[Python-Dev] File system path encoding on Windows

Mon Aug 29 23:29:21 EDT 2016

On 29Aug2016 1810, Nick Coghlan wrote:
> On 30 August 2016 at 08:38, Victor Stinner <victor.stinner at gmail.com> wrote:
>> Hi,
>>
>> tl; dr: just drop byte support and help developers to use Unicode in
>> their application!
>
> My view (and Steve's) is that this approach is likely to result in
> Linux-centric projects just dropping even nominal native Windows
> support, rather than more Python software that handles Unicode on
> Windows (/the CLR/the JVM) correctly.

Yeah, this basically sums it up. If I could be sure that the Python 
developers who are 99% Linux/1% Windows (i.e. run unit tests once and 
then release) weren't going to see dropping byte support completely as a 
hostile action, I'd much rather go that way.

But let's definitely take note that platform-specific deprecation 
warnings are probably not a good idea for cross-platform functionality.

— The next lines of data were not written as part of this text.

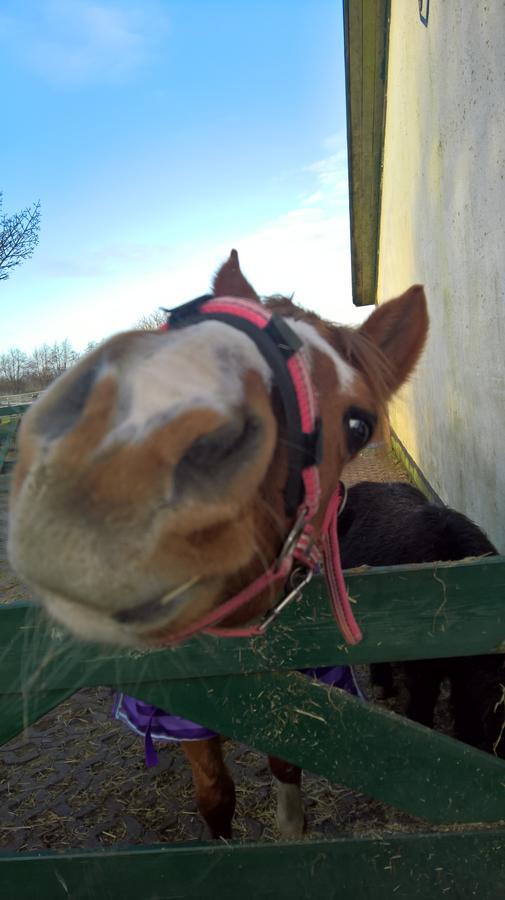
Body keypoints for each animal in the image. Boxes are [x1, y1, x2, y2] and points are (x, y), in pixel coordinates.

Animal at [6, 251, 426, 836]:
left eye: (358, 425)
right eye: (182, 321)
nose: (119, 460)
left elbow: (286, 769)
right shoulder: (188, 712)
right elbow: (215, 796)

> What Steve is proposing here is essentially a way of providing more
> *nix like CPython behaviour on Windows

Yep. What actually spurred me into action on this was a Twitter rant 
from one of Twisted's developers about paths on Windows. So I presume 
that Twisted is probably okay *now* (and hopefully because they 
explicitly decode from network traffic into str before accessing the 
file system...)

Using bytes has essentially always been using an arbitrarily-encoded str 
on Windows. The active code page is not an equivalent of "give me the 
path as raw bytes" as it is on POSIX, but my change will make it so that 
it is. There'll be a performance penalty, but otherwise using bytes for 
paths will become reliable.

Unfortunately, any implicitly-encoded cross-version interoperability 
will have to be broken by such a change. There's just no way around it. 
But I've seen no evidence that it's common, and there are two 
workarounds available (set the environment variable, or change your code 
to specify the encoding used).

> However, this view is also why I don't agree with being aggressive in
> making this behaviour the default on Windows - I think we should make
> it readily available as a provisional feature through a single
> cross-platform command line switch and environment setting (e.g. "-X
> utf8" and "PYTHONASSUMEUTF8") so folks that need it can readily opt in
> to it, but we can defer making it the default until 3.7 after folks
> have had a full release cycle's worth of experience with it in the
> wild.

Given the people who would need to opt-in to the behaviour are merely 
the recipients of a library written by someone else, I don't think this 
is the right approach. Stephen Turnbull in an earlier post referred to 
organisations that fully control their systems in order to ensure that 
the implicit encodings all match. These are also the people who can 
apply an environment variable to avoid a behaviour change.

However, someone who just installed an HTTP library that was developed 
on POSIX and perhaps not even tested on Windows should not have to flick 
the switch themselves. In contrast, if it is known that 3.6 *definitely* 
changed something here, we will certainly see more effort applied to 
making sure libraries are updated. (Compare these two bug reports: "your 
library breaks on Python 3.6" vs "your library breaks on Python 3.6 when 
I set this environment variable". The fix for the latter is quite 
reasonably going to be "don't do that".)

The other discussion about OpenSSL and LTS systems is also interesting. 
Do we really expect users to take their fully functioning systems and 
blindly upgrade to a new major version of Python expecting everything to 
just work? That seems very unlikely to me, and also doesn't match my 
experience (but I can't quantify that in any useful way, so take it as 
you wish).

Cheers,
Steve